The reason we do not have stories or photos of Jesus’ youth and young adulthood is related to the time and place in which Jesus lived; this is very critical. The leader of the baptismal movement, “repentance and forgiveness of sins,” John the Baptist, is now in prison. King Herod puts John in prison and now John is being killed by the imperial power of Rome. It is a signal that, if you, any of you, speak about the Kingdom of God, your turn will be next. You will be killed like John. Herod sends a strong signal that if you want to preserve your life, you should not pay heed to the new movement but be silent. The shadows of death are being cast by the rulers who want to keep hold of the imperial social order and religious power. So, we sense the Gospel writer’s feelings of urgency that the movement led by John would come to an end with his impending death; there is not much time to describe Jesus’ early life.
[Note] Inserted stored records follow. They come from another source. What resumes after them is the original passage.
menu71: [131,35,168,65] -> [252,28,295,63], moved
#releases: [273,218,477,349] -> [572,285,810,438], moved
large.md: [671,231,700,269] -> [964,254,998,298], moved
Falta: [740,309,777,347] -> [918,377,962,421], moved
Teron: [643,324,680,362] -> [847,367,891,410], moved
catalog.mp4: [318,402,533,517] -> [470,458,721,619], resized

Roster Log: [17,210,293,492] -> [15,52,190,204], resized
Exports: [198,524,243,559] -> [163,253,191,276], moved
This is the situation when Jesus reaches the age of 30. At that time living until the age of 30 was not that common; according to the demographics of his time only six percent of the population reached their sixties and life expectancy was just over 20 years of age. Even though today we may think him relatively young, in his social and cultural context, we can assume that Jesus is one of the seniors of his society. Jesus probably expects that his life expectancy is now limited. When he is preparing for his public ministry, he must have thought critically about the society in which he lived and to which he belonged. As a result, he decides to be baptized even at his mature age. In the spirit of Jesus, there is no age limit for baptism. We can be baptized and participate in God’s ministry at any age; there is no retirement age in Jesus’ ministry. All are welcome to do ministry in Jesus’ name. So, in one sense, Jesus’ ministry was that of a senior.
According to today’s scripture, when Jesus is baptized, the Holy Spirit affirms Jesus as God’s loved one: “You are my Son, the Beloved; with you I am well pleased” (3:22). Through baptism Jesus is welcomed to the embrace of God’s grace. God intimately calls Jesus, “You are my Son.” And God blesses Jesus, “You are beloved.” Baptism is a time to reconsider who and whose we are. At his baptism Jesus is named as God’s beloved one. And then Jesus is affirmed as belonging to God’s family. His ministry grows out of this revelation and affirmation of welcome, belonging and blessing. Through baptism Jesus is prepared to embark on his ministry with the people of all ages.
“How are you?” Maybe our respond would be “so so.” But let us remember the Baptism of Jesus and ours. In our baptism God welcomes us to God’s grace. God calls us, “You are my child.” God delights in us. We too are blessed by our own baptism because we are God’s loved ones. Even though we are all different, we belong to God’s family; we are all one family of God. Paul affirms this in the letter to the Galatians, “As many of you as were baptized into Christ have clothed yourselves with Christ … There is no longer Jew or Greek, there is no longer slave or free, there is no longer male and female; for all of you are one in Christ Jesus” (3:27). In our baptism we are called, claimed, and commissioned regardless of our age to do God’s ministry with all God’s people.
By baptism Jesus begins his ministry. By our baptism we are called and commissioned to the ministry of Jesus. Even though we may not remember our baptism, since it may have happened when we were young, we are reminded through Jesus’ baptism that we are loved and affirmed by God; we are all the Beloved. With this affirmation and blessing let us journey into this New Year to do God’s ministry of justice and love. Let’s paddle together through the stormy waters. Amen.